Les fils de lumière
Dans les pays de désert, où souffle le vent qui dessèche les pierres, l’ombre se réfugie dans les maisons et c’est là, souvent dans la fraicheur de la semi pénombre que s’épanouissent les plus belles fleurs.
Elles ornent les nappes et les commodes, les murs, les souliers, les sacs parfois. On les voit aussi courir au bas des robes, s’enrouler en cravate autour du cou des hommes et même parfois de leur couvre-chef.

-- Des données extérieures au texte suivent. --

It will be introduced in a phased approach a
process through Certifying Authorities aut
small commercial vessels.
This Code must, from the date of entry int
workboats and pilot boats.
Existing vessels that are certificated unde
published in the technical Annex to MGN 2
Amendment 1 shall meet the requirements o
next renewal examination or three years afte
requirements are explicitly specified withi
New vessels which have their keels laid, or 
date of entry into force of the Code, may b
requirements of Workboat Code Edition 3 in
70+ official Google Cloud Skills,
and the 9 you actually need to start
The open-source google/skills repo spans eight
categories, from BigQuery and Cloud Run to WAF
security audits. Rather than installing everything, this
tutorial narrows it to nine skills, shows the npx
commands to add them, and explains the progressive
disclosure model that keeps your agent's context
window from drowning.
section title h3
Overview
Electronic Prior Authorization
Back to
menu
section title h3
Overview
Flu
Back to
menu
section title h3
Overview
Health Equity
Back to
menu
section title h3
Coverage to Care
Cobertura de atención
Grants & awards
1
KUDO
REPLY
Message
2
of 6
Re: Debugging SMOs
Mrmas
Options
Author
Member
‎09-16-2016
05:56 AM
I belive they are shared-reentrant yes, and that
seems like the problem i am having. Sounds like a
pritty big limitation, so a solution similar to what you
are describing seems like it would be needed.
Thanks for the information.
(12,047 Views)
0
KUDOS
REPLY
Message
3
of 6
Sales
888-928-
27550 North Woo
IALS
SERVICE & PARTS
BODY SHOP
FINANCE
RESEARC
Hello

Lumineuses, chatoyantes, multicolores, duvetées de fils de laine, satinées de reflets, irisées de moirures de soie, rehaussées de perles de verre minuscule, striées parfois de fils d’or ou d’argent, sculptées à même l’étoffe, ou resculptées en relief sur d’autres motifs, les broderies traditionnelles racontent d’un bord à l’autre de la terre la formidable ode à la nature que font jaillir depuis les temps immémoriaux les mains de toutes les femmes du monde dès lors qu’un peu fil et une aiguille se retrouvent entre leurs doigts.

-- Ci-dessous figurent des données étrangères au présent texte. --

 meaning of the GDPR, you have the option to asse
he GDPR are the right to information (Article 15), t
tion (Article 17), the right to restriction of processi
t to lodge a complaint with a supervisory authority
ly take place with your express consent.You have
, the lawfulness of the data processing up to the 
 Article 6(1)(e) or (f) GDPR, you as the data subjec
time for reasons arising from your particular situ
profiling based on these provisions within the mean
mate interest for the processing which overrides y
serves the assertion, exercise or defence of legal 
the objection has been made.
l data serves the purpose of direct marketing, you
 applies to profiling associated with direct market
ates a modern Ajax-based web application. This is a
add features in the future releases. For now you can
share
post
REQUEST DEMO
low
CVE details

Irrépressible désir de célébrer la vie et par dessus tout sa beauté à travers les motifs les plus simples qu’elles ont devant les yeux ou s’imaginent avoir, la broderie n’est pas tant un art de surface que l’expression d’une créativité viscérale. Consubstantielle au féminin? On peut se prendre à la croire, mais la réalité n’est pas non plus aussi simple, et si les brodeuses sont en effet le plus souvent des femmes, et mêmes des petites filles, il existe des pays où les hommes sont également rompus à l’art de tirer l’aiguille et où ce sont même eux que l’on voit broder sur la place publique ou dans les marchés.
Et si on retrouve dans la broderie les mêmes composantes que dans l’exercice de la maternité. patience et longueur de temps, la convocation de l’ensemble du corps en cet exercice de concentration extrême n’est pas question de genre mais bien d’une rigoureuse exigence d’exécution qui n’a rien à voir avec le genre. Forme, couleur, complexité du détail enchâssé dans un motif plus vaste s’ébauchent à la fois lentement et magiquement, entre la pointe de l’aiguille , la trame de l’étoffe et le fil piqué, tendu et tiré qui devient fleur, feuille, oiseau, arabesque… La broderie n’est pas tant un art décoratif que l’expression d’un besoin humain inhérent à notre humanité: celui d’une vision cosmogonique de l’univers où semblable en quelque sorte à celle de Dieu lui-même, c’est la main humaine qui relie en un même mouvement, animé de la même énergie et du même souffle vital le monde à la véritable créature qu’est devenu son reflet.